Trevor is just getting over pneumonia. He has been home for a week from school, recovering, and we have had just about enough of each other. Last night when my husband got out of the shower he had some big scratches on his forehead-- from Trevor. Poor man. He is usually the one getting injured when Trevor has a meltdown. Last night it was because Trevor didn't want to use the nebulizer.  We have to give him medicine every 4 to 6 hrs. and the machine is pretty loud-- never a good thing for an autistic kiddo.

I think I might be coming down with Trevor's  cold.  I feel terrible today. I was laying in bed and Trevor came into the room and headed straight for the big mirrors in the bathroom. Today (like others) he attempted to 'trick' the mirrors. He stood in front of them, lifted up his shirt and stuck out his tongue and wiggled it.  Apparently his reflection did the same thing because he further 'challenged' it. He stuck his little arms straight out to the side and then slowly raised them over his head. He moved around in front of the mirror with his gaze locked on his reflection.

I know the mirror is a very curious thing for Trevor. He is trying to figure mirrors out. I remember when he first discovered them. He was just walking past it one day and suddenly he realized that it did exactly what he did. (to be honest I dont think he even knows its him looking back. Its like he thinks its this really annoying kid that keeps copying him and he is hoping to catch him making a mistake). That day he ran back and forth in front of the mirror at different speeds to see what would happen. Next he ran in front of the mirror while clapping.  He bent himself at the waist and tried to look at the mirror from upside down. He ran and got a toy from his room and brought it back and sure enough the mirror had the same toy! Ever since that day there has been an ongoing conflict between Trevor and the mirror. I wish he could talk so that I could explain to him. I wish he could recognize himself. Trevor is only 3 and I know that will come with time.

Tonight we are supposed to be going out with some friends and my parents are coming over to watch Trevor and put him to bed.  He is tricky to put to bed. There is this whole routine as well and giving him melatonin and two other meds to help him sleep. Trevor has seen many many specialists and we have a big medical suppot system.
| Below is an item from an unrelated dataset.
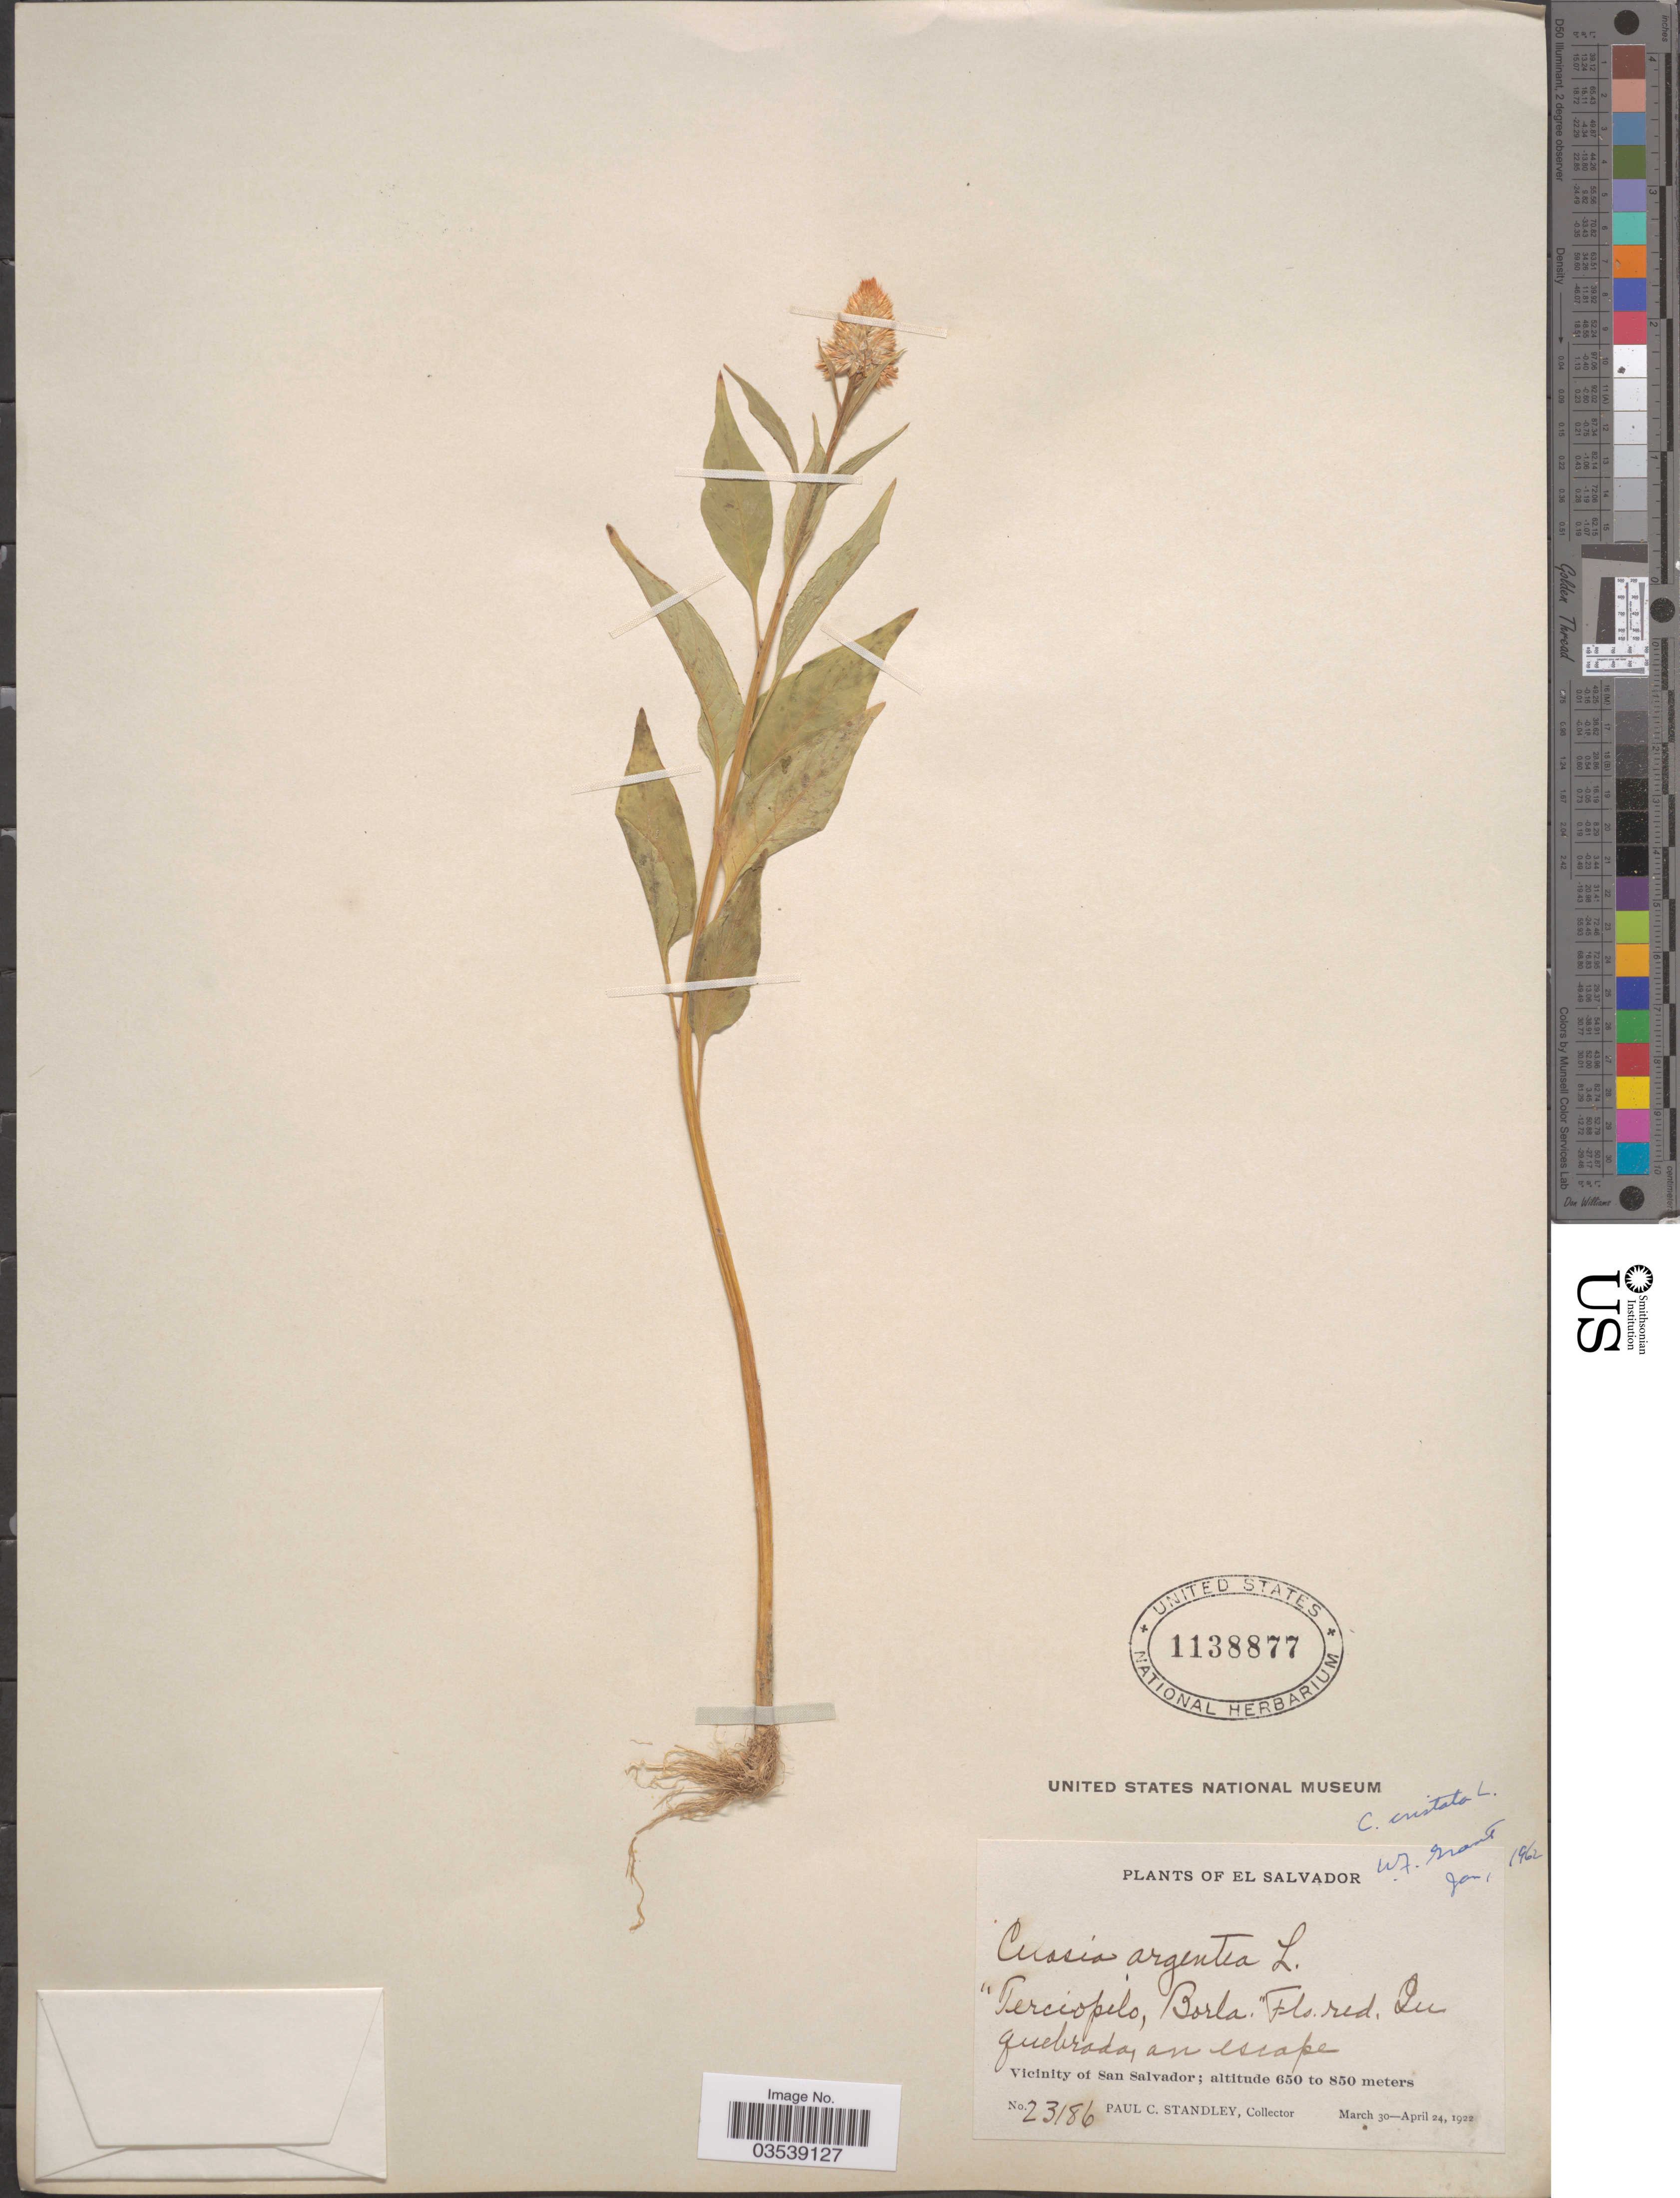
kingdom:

--Okay, I'm back. Since writing the above Trevor came and grabbed my hand and dragged me to the refrigerator and threw my hand at the door handle. This is how he tells me that he is hungry. For the last week the only thing he will eat is strawberry 'Dananino' yogurt cups. He averages about 18 a day. Luckily they are only $2.14 for a pack of 6 and $1.88 on sale.  We have bought out almost every store in the area. Yesterday we went to my moms and I stopped by her grocery store and bought several more packs. I know you are probably thinking that I am an irresponsible mother to allow my child to eat nothing but yogurt--unless you have a child with autism.  Then you know that if that is what he wants- then I have no choice. Yesterday I pinned him down and fed him a gold fish cracker and he almost vomited it up. Then he started shouting nonsense and growling at me. I shouldn't have forced him, but he is so skinny and just a week ago he loved them. I thought I could remind him how good they are and he would smile and show me some love. On top of that his bowel movements have been something out of a horror movie. A terrible shade of pale spring green and about he consistency of soft serve. Yesterday my mom changed one in the morning and my husband changed the other! Yeah!  And now I have two people that unserstand my pain. Right now he smells pretty foul and so I better go and tend to my motherly duties.

Tomorrow I will try to post a picture of him with the nebulizer mask on. He is so cute! Happy Saturday!